Hurricane Hugo was the first such disaster under our watch; it smashed directly into Montserrat, careened into Puerto Rico, and eventually hit the eastern seaboard of the U.S. For the fruit bats on the two islands, survival in the aftermath of the storm was a matter of size--the islands' size. On Puerto Rico, fruit bat populations could abandon hurricane-damaged forests and disperse across a larger landmass into unscathed areas. On Montserrat, Hugo was a crushing blow for tree-roosting and other highly specialized bat species; their numbers fell twentyfold. Many fruit bat populations suffered primarily because there was nowhere for them to go. Their roosts and food sources--much of the island's forests, really--had simply been blown out into the Caribbean.

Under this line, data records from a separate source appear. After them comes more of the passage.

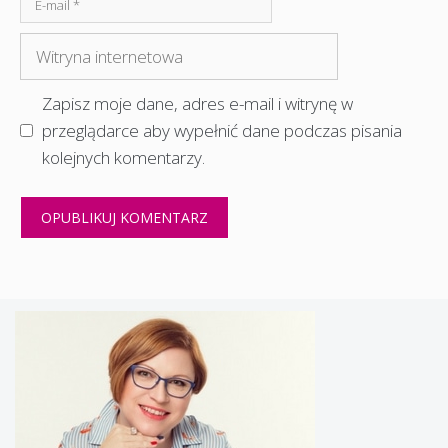
E-
mail
Witryna
internetowa
Zapisz moje dane, adres e-mail i witrynę w
przeglądarce aby wypełnić dane podczas pisania
kolejnych komentarzy.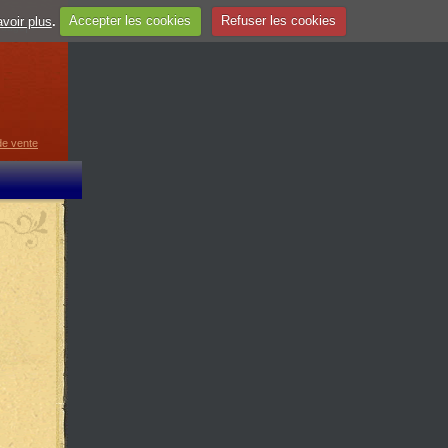
voir plus
.
Accepter les cookies
Refuser les cookies
guage
▼
de vente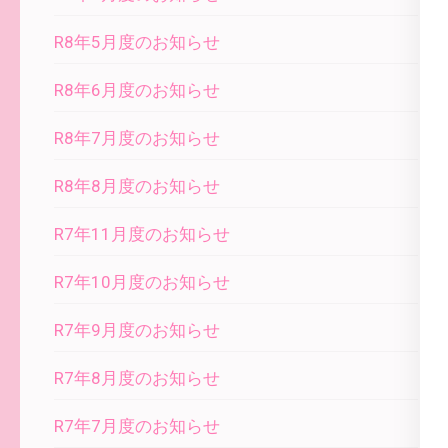
R8年5月度のお知らせ
R8年6月度のお知らせ
R8年7月度のお知らせ
R8年8月度のお知らせ
R7年11月度のお知らせ
R7年10月度のお知らせ
R7年9月度のお知らせ
R7年8月度のお知らせ
R7年7月度のお知らせ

Not all the island's bat populations crashed in Hugo's wake. A large colony of pig-nosed fruit bats roosts in a series of relatively hurricane-proof dares at the northern end of the island. The animal also enjoys a catholic menu of flowers, fruits, insects, leaves, nectar, and even immature legumes. Such omnivory proves to be a powerful survival strategy when disasters limit the availability of particular foods.

I fully expected to spend many years monitoring the post-Hugo recovery of Montserrat's bat populations, with a special focus on the cave-dwelling colony of pig-nosed fruit bats. The 1995 eruption of the Soufriere Hills volcano, however, dramatically redirected my research program.